Climate change affects rivers in many ways: warming of freshwater, reduction of dissolved oxygen, changes in the interaction between water and their watersheds, changes in biogeochemical cycling, greater frequencies of extreme events including flood and drought, thus affecting growth, reproduction and distribution of organisms. Increase in water levels has submerged crucial breeding grounds of rare and endangered migratory birds. There is a 30 percent decline in species richness.

Each year, Brahmaputra inundates almost the entire island by breaching dykes and deposits sediments on extremely fertile land and rendering it unproductive.

The villagers regularly volunteer to redesign the banks of the islands, construct raised tube wells to secure safe drinking water, build embankments and roads.

I believe the best way to show the impact of climate change on river islands is by “going native,” like anthropologists and travelers, who immerse in the community.
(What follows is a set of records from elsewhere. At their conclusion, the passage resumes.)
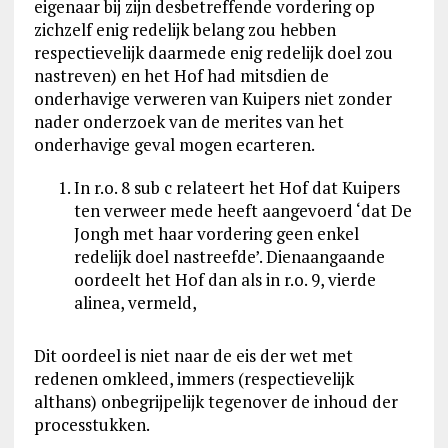
eigenaar bij zijn desbetreffende vordering op
zichzelf enig redelijk belang zou hebben
respectievelijk daarmede enig redelijk doel zou
nastreven) en het Hof had mitsdien de
onderhavige verweren van Kuipers niet zonder
nader onderzoek van de merites van het
onderhavige geval mogen ecarteren.
In r.o. 8 sub c relateert het Hof dat Kuipers
ten verweer mede heeft aangevoerd ‘dat De
Jongh met haar vordering geen enkel
redelijk doel nastreefde’. Dienaangaande
oordeelt het Hof dan als in r.o. 9, vierde
alinea, vermeld,
Dit oordeel is niet naar de eis der wet met
redenen omkleed, immers (respectievelijk
althans) onbegrijpelijk tegenover de inhoud der
processtukken.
Yet the hope of rejuvenating the island’s declining image of losing its startling biodiversity, and its magnetism as a heritage has to be combined with concrete efforts of not only the natives but also the different organizations working in the expanse of saving the island’s legacy and the government shouldering this great responsibility. We still can be optimistic for the future as the natives join their hands and bow their heads every morning in the satras for well-being of not only the people residing there but also the different forms of natural life residing responsible for magnificent biodiversity of the region which makes it one of the sought-after tourist spots of India, visited by people from different parts of the globe.